President of Chongqing University
- Incumbent
- Assumed office 1 June 2022
- Party Secretary: Shu Lichun
- Preceded by: Zhang Zongyi [zh]

Personal details
- Born: September 1966 (age 59) Xuanhua County, Hebei, China
- Party: Chinese Communist Party
- Alma mater: Hebei University of Technology Tianjin University
- Fields: Artificial intelligence
- Institutions: Tianjin University (1990–2022) Chongqing University (2022–present)

Chinese name
- Simplified Chinese: 王树新
- Traditional Chinese: 王樹新

Standard Mandarin
- Hanyu Pinyin: Wáng Shùxīn

= Wang Shuxin =

Chinese scientist

Wang Shuxin (王树新; born September 1966) is a Chinese scientist who is a professor at Tianjin University, a former vice president of Tianjin University, and currently president of Chongqing University.

==Biography==
Wang was born in Xuanhua County (now Xuanhua District), Hebei, in September 1966. He holds a Bachelor of Engineering degree from Hebei University of Technology, and Master of Engineering and Doctor of Engineering degrees from the Tianjin University, all in mechanical manufacturing and automation.

SET TASK 1 :: Print, word for word, the stretch of the Wang Shuxin biography from "Standard Mandarin" through "of Chongqing University.".

DATA FOR THIS TASK ::
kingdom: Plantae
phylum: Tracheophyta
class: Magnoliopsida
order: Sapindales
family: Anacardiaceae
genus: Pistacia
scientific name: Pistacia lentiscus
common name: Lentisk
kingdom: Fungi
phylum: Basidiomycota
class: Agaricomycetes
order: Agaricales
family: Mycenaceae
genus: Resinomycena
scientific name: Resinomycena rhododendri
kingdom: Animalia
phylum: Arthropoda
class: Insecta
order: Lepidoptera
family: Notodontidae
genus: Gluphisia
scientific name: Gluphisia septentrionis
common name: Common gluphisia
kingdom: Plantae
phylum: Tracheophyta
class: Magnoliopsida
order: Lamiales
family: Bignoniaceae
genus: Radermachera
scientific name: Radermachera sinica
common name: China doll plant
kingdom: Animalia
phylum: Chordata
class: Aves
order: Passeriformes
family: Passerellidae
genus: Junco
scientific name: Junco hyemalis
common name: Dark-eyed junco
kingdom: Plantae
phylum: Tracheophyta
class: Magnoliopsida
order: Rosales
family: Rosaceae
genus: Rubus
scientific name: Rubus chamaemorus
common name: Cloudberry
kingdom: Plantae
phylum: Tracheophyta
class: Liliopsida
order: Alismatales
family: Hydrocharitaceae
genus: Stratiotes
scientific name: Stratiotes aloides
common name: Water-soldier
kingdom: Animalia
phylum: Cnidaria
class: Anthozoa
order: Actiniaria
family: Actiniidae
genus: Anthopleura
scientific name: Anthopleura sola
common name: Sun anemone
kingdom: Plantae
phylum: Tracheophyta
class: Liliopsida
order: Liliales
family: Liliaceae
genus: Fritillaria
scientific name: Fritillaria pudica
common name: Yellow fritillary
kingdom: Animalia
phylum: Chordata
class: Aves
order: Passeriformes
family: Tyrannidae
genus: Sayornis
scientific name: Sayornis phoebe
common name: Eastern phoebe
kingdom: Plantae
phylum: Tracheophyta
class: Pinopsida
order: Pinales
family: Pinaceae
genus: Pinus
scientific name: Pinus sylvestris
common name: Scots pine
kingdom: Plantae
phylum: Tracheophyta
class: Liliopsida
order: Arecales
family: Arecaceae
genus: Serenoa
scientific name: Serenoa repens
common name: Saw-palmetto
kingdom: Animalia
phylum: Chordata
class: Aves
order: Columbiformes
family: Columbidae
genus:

SET TASK 2 :: Output the stretch of the listing from the line containing "class: Agaricomycetes" through the line containing "scientific name: Gluphisia septentrionis", reproducing each line exactly and including nothing else.

TASK SOLUTION 1 ::
Standard Mandarin
- Hanyu Pinyin: Wáng Shùxīn

= Wang Shuxin =

Chinese scientist

Wang Shuxin (王树新; born September 1966) is a Chinese scientist who is a professor at Tianjin University, a former vice president of Tianjin University, and currently president of Chongqing University.

TASK SOLUTION 2 ::
class: Agaricomycetes
order: Agaricales
family: Mycenaceae
genus: Resinomycena
scientific name: Resinomycena rhododendri
kingdom: Animalia
phylum: Arthropoda
class: Insecta
order: Lepidoptera
family: Notodontidae
genus: Gluphisia
scientific name: Gluphisia septentrionis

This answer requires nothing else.